The subjective quality of video has been the subject of study for decades within both academia and industry. Key players such as video-on-demand providers or television broadcasters are devoting numerous efforts to researching how to provide the best possible experience for their users while optimizing the use of physical resources. In this sense, international expert forums have been created to discuss and analyze objective metrics that provide accurate, versatile, and simple ways to estimate user perception of certain video impairments (such as the Video Quality Experts Group). However, the problem is far from being solved.
Data for the delivery of video over the Internet was estimated at a sum of 120 ExaBytes in the year 2019, which represented more than 75% of the total IP traffic. This percentage is expected to increase in the coming years. There is also an increase in image quality (among other causes, due to the appearance of televisions with very advanced features), which represents an increase in the cost of transportation over the network. The rise of some high-capacity compression schemes, such as H.264/AVC or H.265/HEVC, can help lower the cost of transporting these types of signals. This reduction should not degrade the quality of experience (QoE) of users when visualizing a video.
The cost of video distribution is assumed by three entities: the Internet provider assumes the direct cost of transporting the data over the network, which results in an increase in expenses for the service provider, which ultimately ends up being passed on to the end-users. Besides, the higher the quality demanded, the more expensive the delivery will be. However,
it is not always necessary to increase the objective quality since it can reach a saturation point. In other words, no matter how much the bit rate or video resolution is increased, the human eye will have reached the limit of its visual possibilities. The point at which this limit is reached depends on multiple factors, from the user’s particular physiognomy and the viewing distance from the screen to the difficulty of the image or its movement. Since some of these parameters are controllable (such as the number of bits used in the video encoding), it is interesting to analyze these characteristics to provide optimal video quality in any context. Applying the proposed solution researched in Mateo Cámara’s Final Master’s Thesis (TFM) as a preliminary step allows optimizing the objective video parameters to the point of transmitting only the precise quality. The cost savings are immediately reduced, contributing one more step towards the responsible interconnected society and reducing the carbon footprint due to the electrical consumption of its transmission.

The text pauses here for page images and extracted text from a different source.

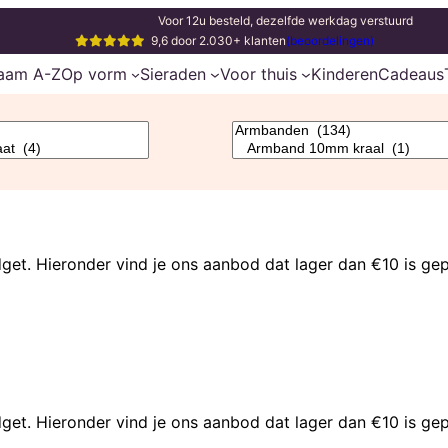
Voor 12u besteld, dezelfde werkdag verstuurd
9,6 door 2.030+ klanten
(beoordelingen)
aam A-Z
Op vorm
Sieraden
Voor thuis
Kinderen
Cadeaus
et. Hieronder vind je ons aanbod dat lager dan €10 is gep
et. Hieronder vind je ons aanbod dat lager dan €10 is gep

Let’s take an example. A user has a 100 Mbps optical fiber and wants to watch videos at maximum quality. We, as a service provider, must determine which bit rate meets his maximum quality standards. Without making any effort, we could send the encoded video to the highest possible level of his network, 100 Mbps, and we would certainly have overestimated the bit rate. At what speed do we transcode then? Let’s take a look at the content he is requesting. If it is a very simple image, such as a cartoon, it will most likely require far fewer bits than if he is requesting a very detailed documentary. Someone could argue that the encoders already take care of this, and they would be right, but there is still the capacity to save binary stream by attending to the subjective perception of the users (as it was demonstrated in a related investigation). We would have squeezed the maximum out of the video’s capabilities and an intelligent reduction in costs would have been achieved.
In the TFM, neural networks trained with subjective quality of video databases were used. In particular, architectures based on two- and three-dimensional convolutional networks were developed (in which filtering was performed at the video or image-level), recurrent networks (that included the time variable), and sequential networks based on the previous extraction of characteristic parameters of the video.
Mateo Cámara‘s TFM was awarded with the ERICSSON Prize to the best final work in Innovation for the Connected Society Responsible of the Official Association of Telecommunication Engineers (COIT) and the Spanish Association of Telecommunication Engineers (AEIT).